Understanding the Master Index Standardization Engine

Person Name Standardization Files

Several configuration files are used to define standardization logic for processing person names. You can customize any of the configuration files described in this section to fit your processing and standardization requirements for person data. There are three types of standardization files for person data: process definition, lexicon, and normalization. Four default variants on the PersonName data type are provided that are specialized for standardizing data from France, Australia, the United Kingdom, or the United State. In a master index project, these files appear under PersonName in the Standardization Engine node. Files for each variant appear within sub-folders of PersonName and each corresponds to a specific national variant.

You can customize these files to add entries of other nationalities or languages, including those containing diacritical marks. You can also create new variants to process data of other nationalities. For more information, see Custom Data Types and Variants.

The following topics provide information about each type of person name standardization file:

Person Name Lexicon Files

Each PersonName variant contains a set of lexicon files. Each lexicon file contains a list of possible values for a field. The standardization engine matches input values against the values listed in these files to recognize input symbols and ensure correct tokenization. The Master Index Standardization Engine uses these files when processing input symbols as defined in the process definition file (standardizer.xml). They are primarily used during the token matching portion of parsing. You can modify these files as needed by adding, deleting, or modifying values in the list. You can also create additional lexicon files.

The PersonName data type includes the following lexicon files:

generation.txt
givenNames.txt
salutation.txt
surnames.txt
titles.txt

These files are located in the resource folder under each variant name.

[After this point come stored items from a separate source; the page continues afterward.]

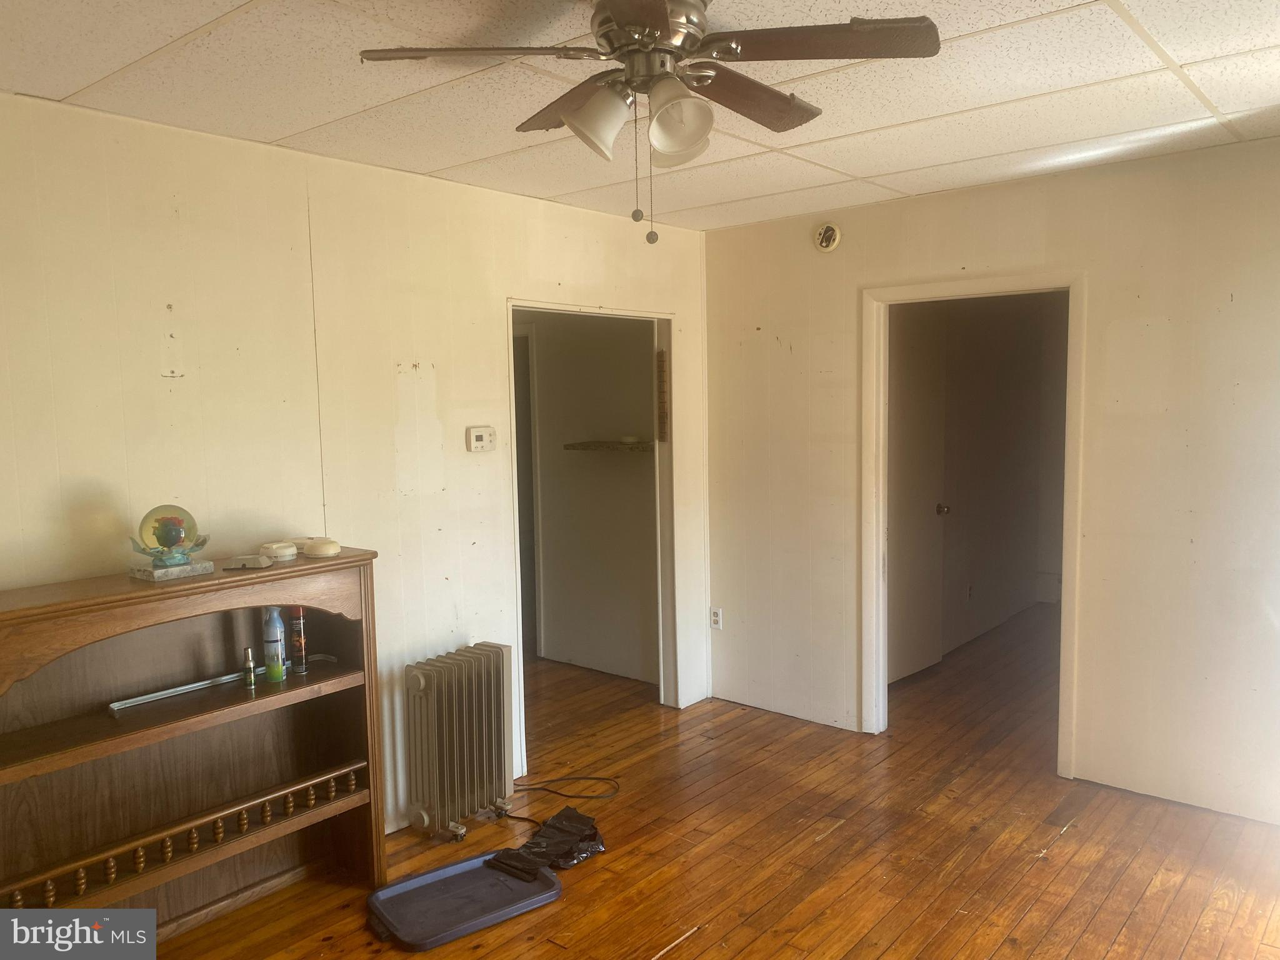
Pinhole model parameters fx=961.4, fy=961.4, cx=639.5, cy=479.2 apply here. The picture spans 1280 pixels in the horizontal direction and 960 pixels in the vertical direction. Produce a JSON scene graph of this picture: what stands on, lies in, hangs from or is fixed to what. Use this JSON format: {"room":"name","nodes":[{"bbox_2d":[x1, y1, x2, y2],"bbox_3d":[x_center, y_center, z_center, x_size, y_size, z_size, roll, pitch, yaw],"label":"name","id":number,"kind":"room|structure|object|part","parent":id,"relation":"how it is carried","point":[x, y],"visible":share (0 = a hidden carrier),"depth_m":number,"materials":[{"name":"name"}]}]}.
{"room":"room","nodes":[
{"label":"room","id":0,"kind":"room"},
{"bbox_2d":[0,90,712,840],"bbox_3d":[-1.196,0.124,3.286,0.125,2.476,4.815,3,6,40],"label":"left wall","id":1,"kind":"structure","parent":0,"point":[160,380],"depth_m":3.22,"materials":[{"name":"beige paint"}]},
{"bbox_2d":[465,425,496,451],"bbox_3d":[-0.645,-0.164,3.907,0.031,0.102,0.132,3,6,40],"label":"thermostat","id":2,"kind":"object","parent":1,"relation":"attached to","point":[478,434],"visible":0.98,"depth_m":3.89,"materials":[{"name":"plastic"}]},
{"bbox_2d":[506,298,680,757],"bbox_3d":[-0.235,0.231,4.481,0.245,2.039,1.164,3,6,40],"label":"closet door frame","id":3,"kind":"structure","parent":1,"relation":"in","point":[510,302],"depth_m":4.84,"materials":[{"name":"white paint"}]},
{"bbox_2d":[655,348,669,441],"bbox_3d":[0.115,-0.415,4.854,0.044,0.488,0.038,3,6,40],"label":"wooden strip","id":4,"kind":"object","parent":3,"relation":"attached to","point":[660,361],"visible":0.99,"depth_m":4.84,"materials":[{"name":"brown wood"}]},
{"bbox_2d":[520,310,659,685],"bbox_3d":[-0.396,-0.083,5.780,1.898,2.416,0.125,3,6,40],"label":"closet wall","id":5,"kind":"structure","parent":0,"point":[645,369],"depth_m":5.67,"materials":[{"name":"paint"}]},
{"bbox_2d":[512,323,542,660],"bbox_3d":[-0.992,0.084,6.134,0.951,2.050,0.208,3,6,40],"label":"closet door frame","id":6,"kind":"structure","parent":5,"relation":"in","point":[528,367],"depth_m":5.92,"materials":[{"name":"white paint"}]},
{"bbox_2d":[561,438,651,451],"bbox_3d":[-0.075,-0.186,5.391,0.654,0.050,0.355,3,6,40],"label":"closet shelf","id":7,"kind":"object","parent":5,"relation":"attached to","point":[573,445],"visible":0.67,"depth_m":5.33,"materials":[{"name":"brown wood"}]},
{"bbox_2d":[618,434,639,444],"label":"small dish","id":8,"kind":"object","parent":7,"relation":"on","point":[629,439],"visible":0.96,"depth_m":5.17,"materials":[{"name":"white"}]},
{"bbox_2d":[0,0,1279,231],"bbox_3d":[0.223,-1.088,2.077,4.085,0.104,4.729,3,6,40],"label":"ceiling","id":9,"kind":"structure","parent":0,"point":[64,90],"depth_m":2.68,"materials":[{"name":"white tile"}]},
{"bbox_2d":[356,0,939,243],"bbox_3d":[0.035,-0.771,2.030,1.033,0.561,1.039,-4,6,-34],"label":"ceiling fan","id":10,"kind":"object","parent":9,"relation":"attached to","point":[592,103],"visible":0.99,"depth_m":1.96,"materials":[{"name":"metal"}]},
{"bbox_3d":[-0.317,-0.834,1.902,0.401,0.041,0.403,-4,6,-34],"label":"blade","id":11,"kind":"part","parent":10,"relation":"part of","materials":[{"name":"brown wood"}]},
{"bbox_3d":[-0.113,-0.860,2.209,0.289,0.049,0.473,-4,6,-34],"label":"blade","id":12,"kind":"part","parent":10,"relation":"part of","materials":[{"name":"brown wood"}]},
{"bbox_3d":[-0.085,-0.728,1.954,0.129,0.130,0.125,-4,6,-34],"label":"shade","id":13,"kind":"part","parent":10,"relation":"part of","materials":[{"name":"white glass"}]},
{"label":"motor housing","id":14,"kind":"part","parent":10,"relation":"part of","materials":[{"name":"silver metal"}]},
{"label":"shade","id":15,"kind":"part","parent":10,"relation":"part of","materials":[{"name":"white glass"}]},
{"bbox_3d":[0.074,-0.722,1.921,0.127,0.134,0.124,-4,6,-34],"label":"shade","id":16,"kind":"part","parent":10,"relation":"part of","materials":[{"name":"white glass"}]},
{"bbox_3d":[0.230,-0.863,2.176,0.486,0.042,0.245,-4,6,-34],"label":"blade","id":17,"kind":"part","parent":10,"relation":"part of","materials":[{"name":"brown wood"}]},
{"bbox_3d":[0.339,-0.857,1.898,0.355,0.037,0.439,-4,6,-34],"label":"blade","id":18,"kind":"part","parent":10,"relation":"part of","materials":[{"name":"brown wood"}]},
{"bbox_2d":[155,608,1279,959],"bbox_3d":[0.749,1.328,3.626,5.531,0.101,7.868,3,6,40],"label":"floor","id":19,"kind":"structure","parent":0,"point":[1064,845],"depth_m":3.39,"materials":[{"name":"brown wood"}]},
{"bbox_2d":[0,547,388,934],"bbox_3d":[-1.355,0.836,2.773,0.352,1.104,1.237,3,6,40],"label":"wooden bookcase","id":20,"kind":"object","parent":19,"relation":"on","point":[89,749],"visible":0.91,"depth_m":2.86,"materials":[{"name":"brown wood"}]},
{"bbox_2d":[128,505,214,580],"bbox_3d":[-1.361,0.174,2.787,0.203,0.203,0.211,3,6,40],"label":"glass globe","id":21,"kind":"object","parent":20,"relation":"on","point":[157,536],"visible":0.99,"depth_m":2.75,"materials":[{"name":"glass"}]},
{"bbox_2d":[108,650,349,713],"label":"metal rod","id":22,"kind":"object","parent":20,"relation":"in","point":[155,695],"visible":0.86,"depth_m":2.90,"materials":[{"name":"silver metal"}]},
{"bbox_2d":[241,645,256,689],"bbox_3d":[-1.221,0.585,2.996,0.039,0.130,0.039,3,6,40],"label":"small bottle","id":23,"kind":"object","parent":20,"relation":"in","point":[247,654],"visible":0.99,"depth_m":2.98,"materials":[{"name":"metal"}]},
{"bbox_2d":[225,554,274,568],"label":"detector","id":24,"kind":"object","parent":20,"relation":"on","point":[263,560],"visible":0.99,"depth_m":2.89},
{"bbox_2d":[261,607,286,681],"bbox_3d":[-1.158,0.509,3.034,0.064,0.242,0.063,3,6,40],"label":"spray can","id":25,"kind":"object","parent":20,"relation":"in","point":[279,665],"visible":0.99,"depth_m":3.01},
{"bbox_2d":[258,540,298,560],"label":"smoke detector","id":26,"kind":"object","parent":20,"relation":"on","point":[290,552],"visible":0.99,"depth_m":3.03,"materials":[{"name":"white plastic"}]},
{"bbox_2d":[288,606,307,675],"bbox_3d":[-1.110,0.515,3.111,0.053,0.225,0.052,3,6,40],"label":"spray can","id":27,"kind":"object","parent":20,"relation":"in","point":[300,668],"visible":0.98,"depth_m":3.09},
{"bbox_2d":[302,537,341,558],"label":"smoke detector","id":28,"kind":"object","parent":20,"relation":"on","point":[335,549],"visible":0.99,"depth_m":3.07,"materials":[{"name":"beige plastic"}]},
{"bbox_2d":[404,640,515,842],"bbox_3d":[-0.688,0.994,3.647,0.196,0.649,0.533,2,6,30],"label":"radiator","id":29,"kind":"object","parent":19,"relation":"on","point":[422,681],"visible":0.99,"depth_m":3.56,"materials":[{"name":"metal"}]},
{"bbox_2d":[366,848,562,947],"bbox_3d":[-0.555,1.331,3.097,0.599,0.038,0.402,-5,6,-35],"label":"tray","id":30,"kind":"object","parent":19,"relation":"on","point":[459,869],"visible":0.97,"depth_m":3.07,"materials":[{"name":"plastic"}]},
{"bbox_2d":[488,806,606,879],"bbox_3d":[-0.292,1.263,3.390,0.322,0.092,0.452,3,6,40],"label":"black plastic bag","id":31,"kind":"object","parent":30,"relation":"on","point":[549,827],"visible":0.97,"depth_m":3.35,"materials":[{"name":"black plastic"}]},
{"bbox_2d":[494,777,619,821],"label":"power cord","id":32,"kind":"object","parent":19,"relation":"on","point":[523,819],"visible":0.83,"depth_m":3.87,"materials":[{"name":"black plastic"}]},
{"bbox_2d":[900,293,1065,673],"bbox_3d":[2.156,-0.154,6.157,0.178,2.419,3.047,3,6,40],"label":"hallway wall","id":33,"kind":"structure","parent":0,"point":[1034,399],"depth_m":6.29,"materials":[{"name":"paint"}]},
{"bbox_2d":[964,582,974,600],"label":"wall socket","id":34,"kind":"object","parent":33,"relation":"attached to","point":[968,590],"visible":0.98,"depth_m":6.13,"materials":[{"name":"white"}]},
{"bbox_2d":[703,135,1279,826],"bbox_3d":[1.812,0.011,3.851,3.845,2.458,0.122,3,6,40],"label":"right wall","id":35,"kind":"structure","parent":0,"point":[1090,571],"depth_m":3.75,"materials":[{"name":"beige paint"}]},
{"bbox_2d":[709,606,723,630],"bbox_3d":[0.401,0.729,5.046,0.071,0.116,0.009,3,6,40],"label":"wall socket","id":36,"kind":"object","parent":35,"relation":"attached to","point":[716,617],"visible":0.98,"depth_m":5.04,"materials":[{"name":"white plastic"}]},
{"bbox_2d":[813,221,841,251],"bbox_3d":[0.859,-1.116,4.421,0.123,0.133,0.037,3,6,40],"label":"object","id":37,"kind":"object","parent":35,"relation":"attached to","point":[828,229],"visible":0.98,"depth_m":4.41,"materials":[{"name":"white"}]},
{"bbox_2d":[860,270,1088,773],"bbox_3d":[1.466,0.195,4.227,0.980,2.062,0.183,3,6,40],"label":"door frame","id":38,"kind":"structure","parent":35,"relation":"in","point":[907,294],"depth_m":4.27,"materials":[{"name":"white paint"}]},
{"bbox_2d":[886,305,949,683],"bbox_3d":[1.432,0.127,5.191,0.162,2.015,0.791,3,6,40],"label":"door","id":39,"kind":"structure","parent":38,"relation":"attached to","point":[912,353],"depth_m":5.28,"materials":[{"name":"white paint"}]}
]}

Person Name Normalization Files

Each PersonName variant contains a set of normalization files that are used to normalize input values. The Master Index Standardization Engine uses these files when processing input symbols as defined in the process definition file (standardizer.xml). Each normalization file contains a column of unnormalized values, such as nicknames or abbreviations, and a second column that contains the corresponding normalized values. The values in each column are separated by a pipe symbol (|). You can modify these files as needed by adding, deleting, or modifying values in the list. You can also create additional normalization files to reference from the process definition file.

The PersonName data type includes the following normalization files:

generationNormalization.txt
givenNameNormalization.txt
salutationNormalization.txt
surnameNormalization.txt
titleNormalization.txt

These files are located in the resource folder under each variant name.

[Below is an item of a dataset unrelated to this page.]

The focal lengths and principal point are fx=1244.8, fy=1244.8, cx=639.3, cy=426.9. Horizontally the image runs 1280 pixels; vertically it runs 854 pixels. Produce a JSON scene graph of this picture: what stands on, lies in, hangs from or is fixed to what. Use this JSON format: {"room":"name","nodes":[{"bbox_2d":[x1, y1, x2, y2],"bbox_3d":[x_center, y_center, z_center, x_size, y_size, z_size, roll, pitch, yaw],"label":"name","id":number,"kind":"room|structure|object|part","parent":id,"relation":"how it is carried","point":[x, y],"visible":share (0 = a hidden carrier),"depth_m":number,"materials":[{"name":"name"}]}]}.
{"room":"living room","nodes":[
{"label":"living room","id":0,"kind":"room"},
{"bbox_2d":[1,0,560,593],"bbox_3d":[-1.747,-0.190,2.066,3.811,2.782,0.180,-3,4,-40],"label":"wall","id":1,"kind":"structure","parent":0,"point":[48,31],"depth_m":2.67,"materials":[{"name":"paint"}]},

Person Name Process Definition Files

Each variant has its own process definition file (standardizer.xml) that defines the state model for standardizing free-form person names. Each of these files also includes a section that defines just normalization without parsing for person names. The process definition file is located in the resource folder under each variant name. For information about the structure of this file, see Process Definition File.

Person name standardization has several states, each defining how to process tokens when they are found in certain orders. The default file defines states for salutations, first names, middle names, last names, titles, suffixes, and separators. It defines provisions for instances when the fields do not appear in order or when the input string does not contain complete data. For example, the current definition handles instances where the input string is “FirstName, MiddleName, LastName” as well as instances where the input string is “LastName, FirstName, MiddleName”.

The process definition files for person names define several parsing rules for each field component. This file defines a set of cleansing rules to prepare the input string prior to any processing. Then the data is passed to the start state of the FSM. Most fields are preprocessed and then matched against regular expressions or against a list of values in a lexicon file (described in Person Name Lexicon Files). Postprocessing includes replacing regular expressions or normalizing the field value based on a normalization file (described in Person Name Normalization Files). The process definition files also define a set of normalization rules, which are followed when the incoming data already contains name information in separate fields and does not need to be parsed.